Depending on your marketing goals, one approach might be to reach “thought leaders” so that they can spread the word about your product to their audience. It sounds good in theory, but determining who a thought leader is can be nearly impossible.
There are well-known authors and celebrities, for sure, but the people that others trust the most are often hidden from our view.
In his classic book “Ogilvy on Advertising“, David Ogilvy shares this insight:
“Many corporations have told me that they need only reach ‘thought-leaders’ – the people who influence other people. This sounds sensible, and not too expensive. The problem is that nobody really knows who the thought-leaders are. Bishops? Bartenders? Political busybodies? Garrulous taxi-drivers? Thought-leaders are spread throughout the population.”

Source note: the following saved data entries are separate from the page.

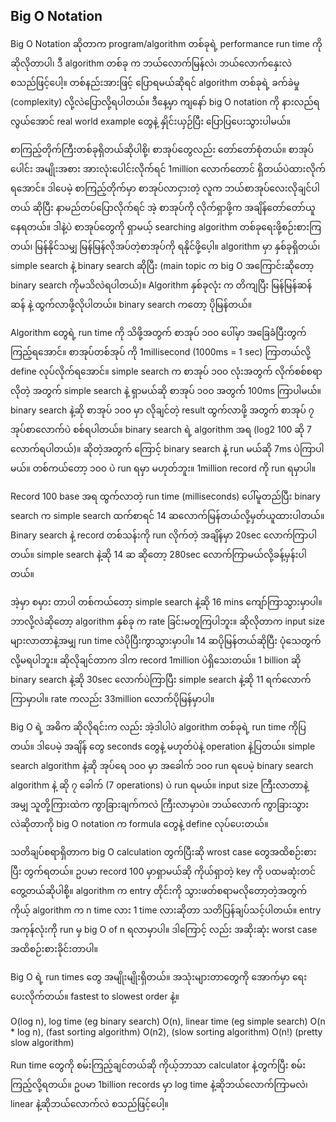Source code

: ## Big O Notation

Big O Notation ဆိုတာက program/algorithm တစ်ခုရဲ့ performance run time ကိုဆိုလိုတာပါ၊ ဒီ algorithm တစ်ခု က ဘယ်လောက်မြန်လဲ၊ ဘယ်လောက်နှေးလဲစသည်ဖြင့်ပေါ့။ တစ်နည်းအားဖြင့် ပြောရမယ်ဆိုရင် algorithm တစ်ခုရဲ့ ခက်ခဲမှု (complexity) လို့လဲပြောလို့ရပါတယ်။ ဒီနေ့မှာ ကျနော် big O notation ကို နားလည်ရလွယ်အောင် real world example တွေနဲ့ နှိုင်းယှဉ်ပြီး ပြောပြပေးသွားပါမယ်။

စာကြည့်တိုက်ကြီးတစ်ခုရှိတယ်ဆိုပါစို့၊ စာအုပ်တွေလည်း တော်တော်စုံတယ်။ စာအုပ်ပေါင်း အမျိုးအစား အားလုံးပေါင်းလိုက်ရင် 1million လောက်တောင် ရှိတယ်ပဲထားလိုက်ရအောင်။ ဒါပေမဲ့ စာကြည့်တိုက်မှာ စာအုပ်လာငှားတဲ့ လူက ဘယ်စာအုပ်လေးလိုချင်ပါတယ် ဆိုပြီး နာမည်တပ်ပြောလိုက်ရင် အဲ့ စာအုပ်ကို လိုက်ရှာဖို့က အချိန်တော်တော်ယူနေရတယ်။ ဒါနဲ့ပဲ စာအုပ်တွေကို ရှာမယ့် searching algorithm တစ်ခုရေးဖို့စဉ်းစားကြတယ်၊ မြန်နိုင်သမျှ မြန်မြန်လိုအပ်တဲ့စာအုပ်ကို ရနိုင်ဖို့ပေ့ါ။ algorithm မှာ နှစ်ခုရှိတယ်၊ simple search နဲ့ binary search ဆိုပြီး (main topic က big O အကြောင်းဆိုတော့ binary search ကိုမသိလဲရပါတယ်)။
Algorithm နှစ်ခုလုံး က တိကျပြီး မြန်မြန်ဆန်ဆန် နဲ့ ထွက်လာဖို့လိုပါတယ်။ binary search ကတော့ ပိုမြန်တယ်။

Algorithm တွေရဲ့ run time ကို သိဖို့အတွက် စာအုပ် ၁၀၀ ပေါ်မှာ အခြေခံပြီးတွက်ကြည့်ရအောင်။ စာအုပ်တစ်အုပ် ကို 1millisecond (1000ms = 1 sec) ကြာတယ်လို့ define လုပ်လိုက်ရအောင်။ simple search က စာအုပ် ၁၀၀ လုံးအတွက် လိုက်စစ်စရာလိုတဲ့ အတွက် simple search နဲ့ ရှာမယ်ဆို စာအုပ် ၁၀၀ အတွက် 100ms ကြာပါမယ်။ binary search နဲ့ဆို စာအုပ် ၁၀၀ မှာ လိုချင်တဲ့ result ထွက်လာဖို့ အတွက် စာအုပ် ၇ အုပ်စာလောက်ပဲ စစ်ရပါတယ်။ binary search ရဲ့ algorithm အရ (log2 100 ဆို 7 လောက်ရပါတယ်)။ ဆိုတဲ့အတွက် ကြောင့် binary search နဲ့ run မယ်ဆို 7ms ပဲကြာပါမယ်။ တစ်ကယ်တော့ ၁၀၀ ပဲ run ရမှာ မဟုတ်ဘူး။ 1million record ကို run ရမှာပါ။

Record 100 base အရ ထွက်လာတဲ့ run time (milliseconds) ပေါ်မူတည်ပြီး binary search က simple search ထက်စာရင် 14 ဆလောက်မြန်တယ်လို့မှတ်ယူထားပါတယ်။ Binary search နဲ့ record တစ်သန်းကို run လိုက်တဲ့ အချိန်မှာ 20sec လောက်ကြာပါတယ်။ simple search နဲ့ဆို 14 ဆ ဆိုတော့ 280sec လောက်ကြာမယ်လို့ခန့်မှန်းပါတယ်။

အဲ့မှာ စမှား တာပါ  တစ်ကယ်တော့ simple search နဲ့ဆို 16 mins ကျော်ကြာသွားမှာပါ။ ဘာလို့လဲဆိုတော့ algorithm နှစ်ခု က rate ခြင်းမတူကြပါဘူး။ ဆိုလိုတာက input size များလာတာနဲ့အမျှ run time လဲပိုပြီးကွာသွားမှာပါ။ 14 ဆပိုမြန်တယ်ဆိုပြီး ပုံသေတွက်လို့မရပါဘူး။ ဆိုလိုချင်တာက ဒါက record 1million ပဲရှိသေးတယ်။ 1 billion ဆို binary search နဲ့ဆို 30sec လောက်ပဲကြာပြီး simple search နဲ့ဆို 11 ရက်လောက်ကြာမှာပါ။ rate ကလည်း 33million လောက်ပိုမြန်မှာပါ။

Big O ရဲ့ အဓိက ဆိုလိုရင်းက လည်း အဲ့ဒါပါပဲ algorithm တစ်ခုရဲ့ run time ကိုပြတယ်။ ဒါပေမဲ့ အချိန် တွေ seconds တွေနဲ့ မဟုတ်ပဲနဲ့ operation နဲ့ပြတယ်။ simple search algorithm နဲ့ဆို အုပ်ရေ ၁၀၀ မှာ အခေါက် ၁၀၀ run ရပေမဲ့ binary search algorithm နဲ့ ဆို ၇ ခေါက် (7 operations) ပဲ run ရမယ်။ input size ကြီးလာတာနဲ့ အမျှ သူတို့ကြားထဲက ကွာခြားချက်ကလဲ ကြီးလာမှာပဲ။ ဘယ်လောက် ကွာခြားသွားလဲဆိုတာကို big O notation က formula တွေနဲ့ define လုပ်ပေးတယ်။

သတိချပ်စရာရှိတာက big O calculation တွက်ပြီးဆို wrost case တွေအထိစဉ်းစားပြီး တွက်ရတယ်။ ဥပမာ record 100 မှာရှာမယ်ဆို ကိုယ်ရှာတဲ့ key ကို ပထမဆုံးတင်တွေ့တယ်ဆိုပါစို့။ algorithm က entry တိုင်းကို သွားဖတ်စရာမလိုတော့တဲ့အတွက် ကိုယ့် algorithm က n time လား 1 time လားဆိုတာ သတိပြန်ချပ်သင့်ပါတယ်။ entry အကုန်လုံးကို run မှ big O of n ရလာမှာပါ။ ဒါကြောင့် လည်း အဆိုးဆုံး worst case အထိစဉ်းစားခိုင်းတာပါ။

Big O ရဲ့ run times တွေ အမျိုးမျိုးရှိတယ်။ အသုံးများတာတွေကို အောက်မှာ ရေးပေးလိုက်တယ်။ fastest to slowest order နဲ့။

O(log n), log time (eg binary search)
O(n), linear time (eg simple search)
O(n * log n), (fast sorting algorithm)
O(n2), (slow sorting algorithm)
O(n!) (pretty slow algorithm)

Run time တွေကို စမ်းကြည့်ချင်တယ်ဆို ကိုယ့်ဘာသာ calculator နဲ့တွက်ပြီး စမ်းကြည့်လို့ရတယ်။ ဥပမာ 1billion records မှာ log time နဲ့ဆိုဘယ်လောက်ကြာမလဲ၊ linear နဲ့ဆိုဘယ်လောက်လဲ စသည်ဖြင့်ပေါ့။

I see this a lot on social media. While it’s generally wise for companies to be active on social media and stay in the minds of their potential customers, the greatest value in social media is in areas that are hidden from those companies.
When my wife is trying to find a plumber to solve an issue at our house, she’ll likely Google for some, but she’ll also pose the questions to her friends on Facebook. The responses from those people outweigh any other areas where she might come across potential solutions. In this case, her friends are the thought leaders that matter.
If you can get a well-known thought leader to speak highly of your product, that’s fantastic, but remember that there are thousands (millions?) of smaller thought leaders that will have a much bigger impact on decisions being made.
You’ll have no good way to directly shape their decisions, other than to be a company worth recommending. It’s similar to what I shared last month with the idea of “If you want to be seen as a trustworthy company, then be a trustworthy company”, and then hopefully the thought leaders will see you that way too.